Please answer these questions about the Vocab class walkthrough below:
(a) How many default values does the constructor add to the vocabulary?
(b) Which two magic methods does the walkthrough say it will use?
(c) What does the `add` method return?
───── SUPPLIED PASSAGE ─────
The first method with be constructor. The constructor takes an optional argument and sets the `word2id` which is just a map from words to indexes. It'll also add four default values in the vocabulary whether they are in the given `word2id` or not.

In [None]:
class Vocab:
    PAD:   str = '[PAD]'
    START: str = '[START]'
    END:   str = '[END]'
    UNK:   str = '[UNKOWN]'

    def __init__(self, word2id: dict[str, int] = None, default_tokens: bool = True) -> None:
        if word2id:
            self.word2id = word2id
        else:
            self.word2id = dict()
        
        if default_tokens:
            self._add_default_tokens()

        self.default_tokens = default_tokens
        self.id2word = {index: word for word, index in self.word2id.items()}
    
    def _add_default_tokens(self) -> None:
        non_existent_default_tokens = dict()
        if self.PAD not in self.word2id:
            non_existent_default_tokens[self.PAD] = 0
        if self.START not in self.word2id:
            non_existent_default_tokens[self.START] = 1
        if self.END not in self.word2id:
            non_existent_default_tokens[self.END] = 2
        if self.UNK not in self.word2id:
            non_existent_default_tokens[self.UNK] = 3
        
        self.word2id = {word: index + len(non_existent_default_tokens) for word, index in self.word2id.items()}
        self.word2id.update(non_existent_default_tokens)

Next step would be implementing the magic methods for this class. We'll only use the `__getitem__` and `__len__`.

In [None]:
class Vocab(Vocab):
    def __getitem__(self, word: str) -> int:
        unknown_index = 0
        if self.default_tokens:
            unknown_index = self.word2id[self.UNK]
        return self.word2id.get(word, unknown_index)
    
    def __len__(self) -> int:
        return len(self.word2id)

The `add` method will simply add a new word to the vocabulary. It'll also return its index in the vocab, which is equal to the current length of it.

In [None]:
class Vocab(Vocab):
    def add(self, word: str) -> int:
        assert word not in self.word2id

        index = len(self.word2id)
        self.word2id[word] = index
        self.id2word[index] = word
        return index

The `words2indices` takes a list of sentences, which are a list of tokens, and returns a list of indices (it's actually a list of list of numbers) corresponding to the indices of each word in each sentence.

In [None]:
class Vocab(Vocab):
    def words2indices(self, sentences: list[list[str]]) -> list[list[int]]:
        return [
            [self[word] for word in sentence] for sentence in sentences
        ]

Let's implement the reverse of the `words2indices` as well. That would be the `indices2word`.
───── GIVEN ENTRIES ─────
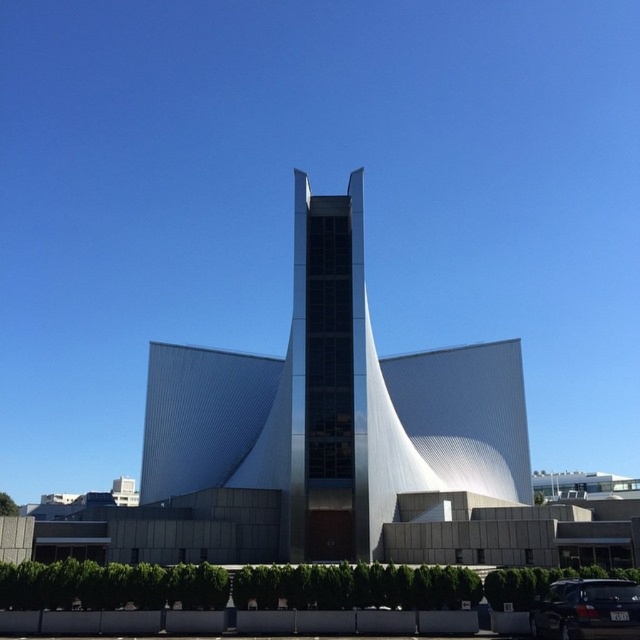
Question: Is metallic silver tower at center positioned at the back of dark gray metallic car at lower right?

Choices:
 (A) no
 (B) yes

Answer: (B)

Question: Which point is closer to the camera?

Choices:
 (A) smooth glass tower at center
 (B) metallic silver tower at center
 (C) dark gray metallic car at lower right

Answer: (C)

Question: Does smooth glass tower at center have a larger size compared to dark gray metallic car at lower right?

Choices:
 (A) yes
 (B) no

Answer: (A)

Question: Which point is closer to the camera?

Choices:
 (A) (296, 412)
 (B) (339, 308)

Answer: (A)

Question: Is metallic silver tower at center to the right of dark gray metallic car at lower right from the viewer's perspective?

Choices:
 (A) no
 (B) yes

Answer: (A)

Question: Which of the following is the farthest from the observer?

Choices:
 (A) (348, 272)
 (B) (273, 385)

Answer: (B)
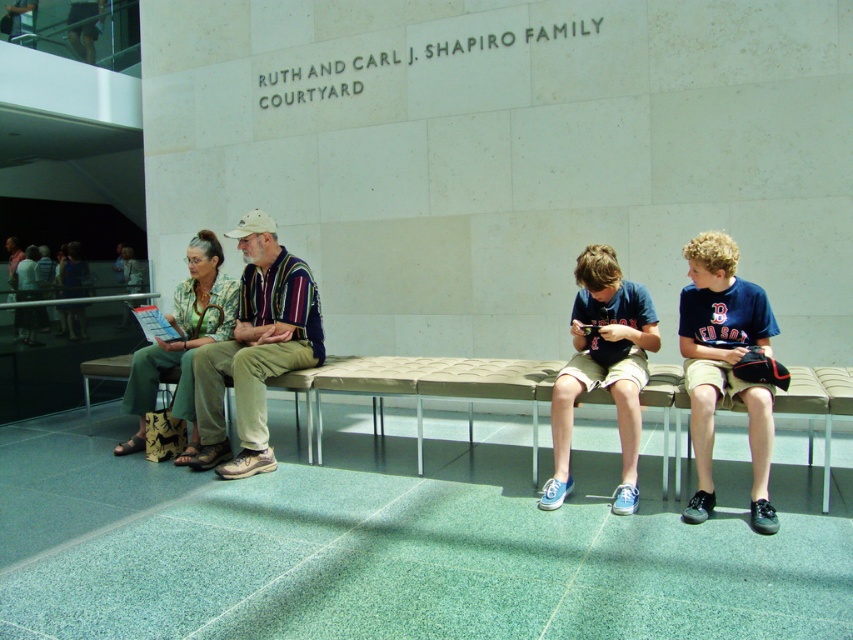
Who is positioned more to the left, beige quilted fabric bench at center or striped cotton shirt at center?

striped cotton shirt at center

Between beige quilted fabric bench at center and striped cotton shirt at center, which one has more height?

striped cotton shirt at center is taller.

The height and width of the screenshot is (640, 853). What do you see at coordinates (416, 388) in the screenshot?
I see `beige quilted fabric bench at center` at bounding box center [416, 388].

Where is `beige quilted fabric bench at center`? This screenshot has width=853, height=640. beige quilted fabric bench at center is located at coordinates (416, 388).

Consider the image. How much distance is there between blue cotton shirt at right and blue canvas sneakers at center?

blue cotton shirt at right is 13.97 inches from blue canvas sneakers at center.

Is blue cotton shirt at right behind blue canvas sneakers at center?

No, it is in front of blue canvas sneakers at center.

Between point (721, 349) and point (640, 349), which one is positioned behind?

The point (640, 349) is more distant.

Find the location of a particular element. The image size is (853, 640). blue cotton shirt at right is located at coordinates (724, 365).

In the scene shown: Is striped cotton shirt at center taller than blue cotton shirt at right?

Correct, striped cotton shirt at center is much taller as blue cotton shirt at right.

At what (x,y) coordinates should I click in order to perform the action: click on striped cotton shirt at center. Please return your answer as a coordinate pair (x, y). Looking at the image, I should click on (254, 349).

Locate an element on the screen. striped cotton shirt at center is located at coordinates (254, 349).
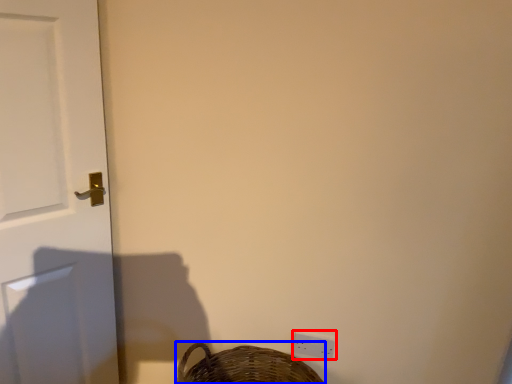
Question: Which of the following is the closest to the observer, light switch (highlighted by a red box) or basket (highlighted by a blue box)?

Choices:
 (A) light switch
 (B) basket

Answer: (B)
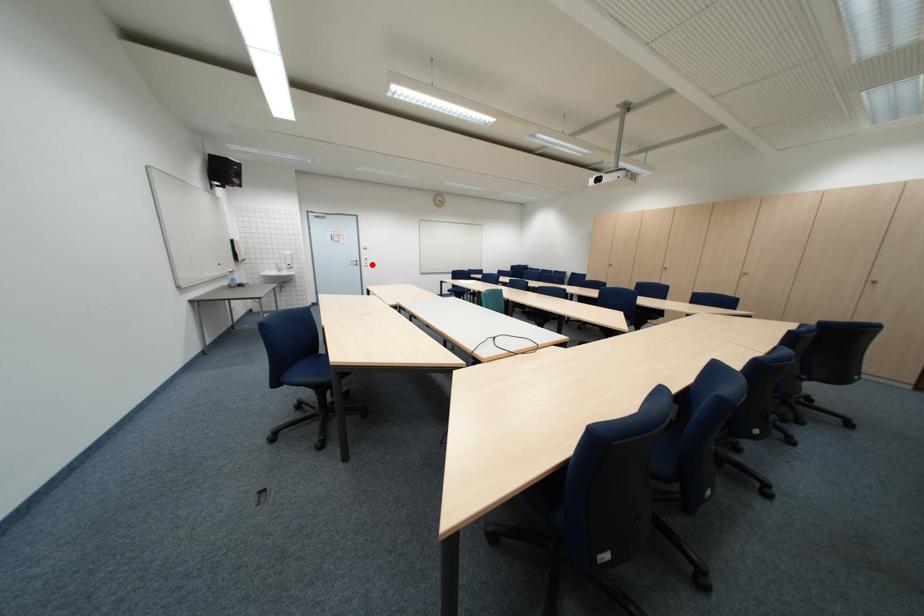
─────
§ TASK OUTPUT
(a) Four.
(b) `__getitem__` and `__len__`.
(c) The new word's index in the vocab, which equals the vocab's current length.